TASK MATERIAL:

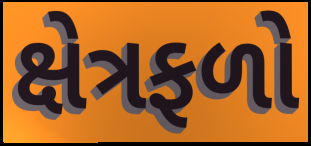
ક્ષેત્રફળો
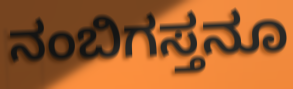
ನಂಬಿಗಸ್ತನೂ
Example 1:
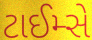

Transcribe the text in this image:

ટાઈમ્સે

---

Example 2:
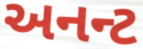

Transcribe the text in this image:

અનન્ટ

* * *

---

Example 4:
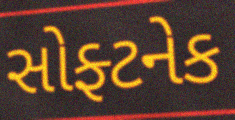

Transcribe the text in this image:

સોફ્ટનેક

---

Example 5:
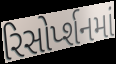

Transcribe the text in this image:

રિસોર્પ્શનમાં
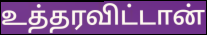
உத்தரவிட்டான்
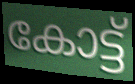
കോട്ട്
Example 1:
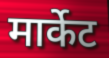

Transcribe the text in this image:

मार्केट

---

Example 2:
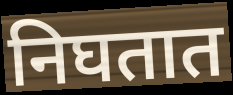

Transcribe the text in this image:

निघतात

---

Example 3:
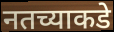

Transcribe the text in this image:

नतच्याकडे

WHAT YOU WILL DO:
If a line of the data contains "Example", it counts; report the number of such lines and nothing else.

EXERCISE RESULT:
7